▶ Source passage:
⁂
Posted: April 11 2007
I just posted this paper on astro-ph for Gerrit Verschuur,
whose findings were also read by me at the Imperial
College Outstanding questions' conference.

Another small and ignorable glitch' for the standard
cosmological model?

Note: while Rudnick et al were concerned with WMAP cold spots,
Verschuur's work is about many of the degree-scale hot spots.

### [0704.1125] High Galactic latitude interstellar neutral hy

Posted: April 25 2007
I just gathered that this paper is seeing the light of day with its ApJ submission.

Two referee reports altogether. Both were favorably disposed with the work.
even though some more changes were called for.

Thus I urge you to READ carefully what Verschuur has to say! The claim here is
that a good fraction of the degree scale hot spots, hence the fluctuation power
in the first acoustic peak, is due to interaction between nearby Galactic HI clouds.

### [0704.1125] High Galactic latitude interstellar neutral hy

Posted: May 08 2007
I have only skimmed through, but the main claim seems to be that there are correlations between galactic structure and the WMAP ILC map, on small scales. Therefore the ILC map (and power spectrum) may not be of cosmological origin.

This conclusion seems rather heavy and OTT - I'd rephrase it to there being evidence for galactic foreground contamination of the ILC map. However, perhaps this is not suprising considering that the WMAP team do not claim this map to be perfect, and in fact they say you should only use it for $$\ell \lesssim 10$$.

(Anyway, the significance of the correlation is another question...)
⁂
▶ Data to examine:
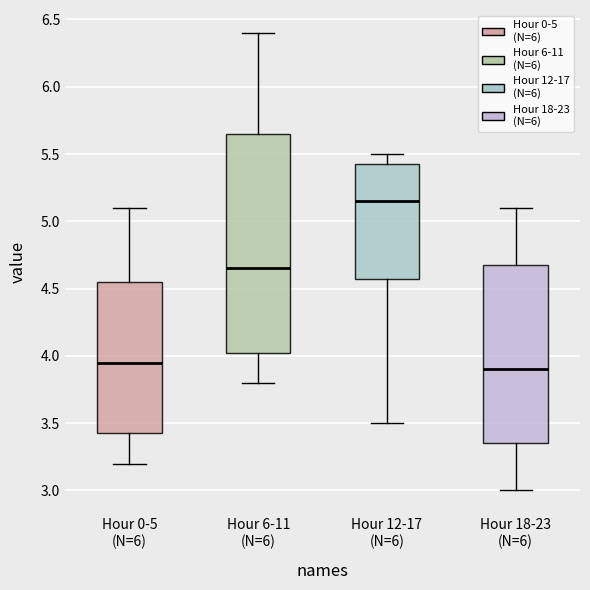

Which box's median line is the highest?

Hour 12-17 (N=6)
⁂
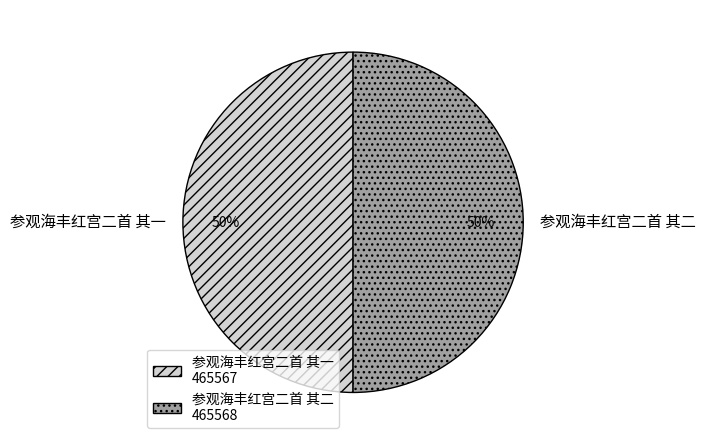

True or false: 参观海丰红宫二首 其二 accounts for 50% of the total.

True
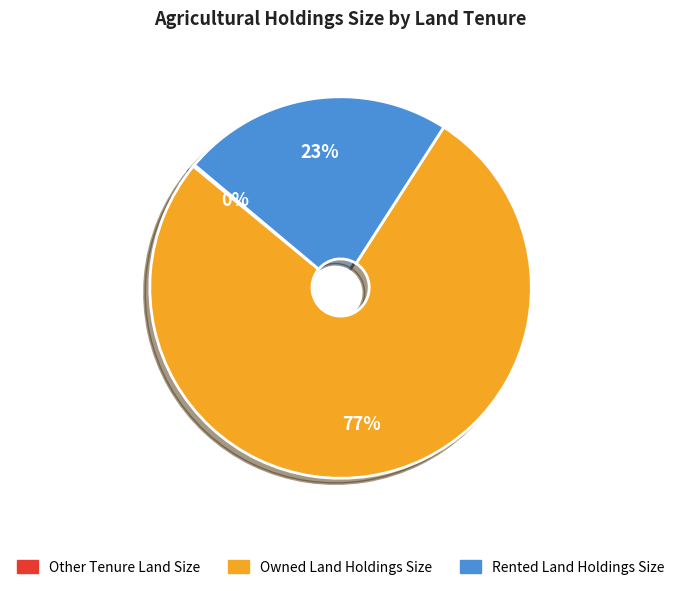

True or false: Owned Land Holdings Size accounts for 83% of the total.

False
⁂
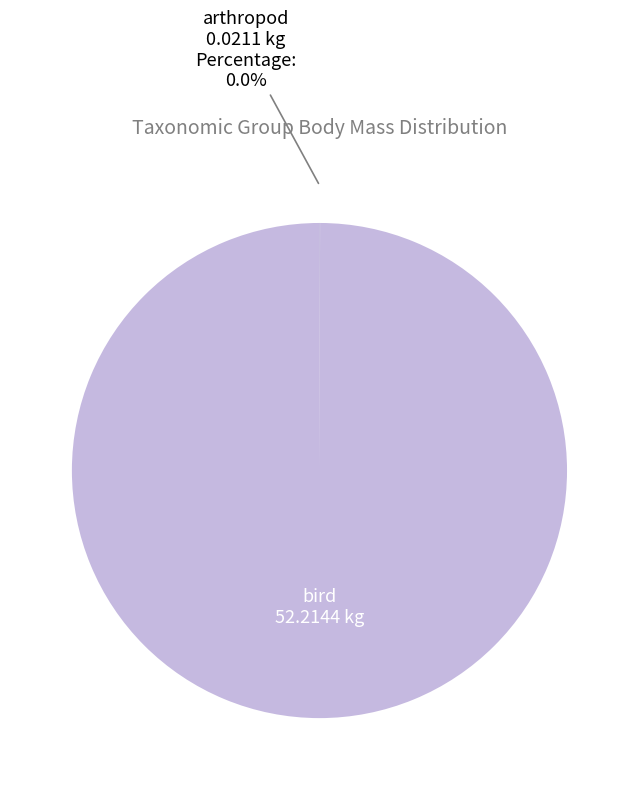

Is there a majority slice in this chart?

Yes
⁂
▶ Check your understanding:
a: From the forum posts above, pull out the part that opens with the words containing "Two referee reports" and closes with "Galactic HI clouds.", copied word for word.
b: According to the forum posts, how many referee reports did the paper receive in all?

▶ Responses in order:
a:
Two referee reports altogether. Both were favorably disposed with the work.
even though some more changes were called for.

Thus I urge you to READ carefully what Verschuur has to say! The claim here is
that a good fraction of the degree scale hot spots, hence the fluctuation power
in the first acoustic peak, is due to interaction between nearby Galactic HI clouds.

b: Two.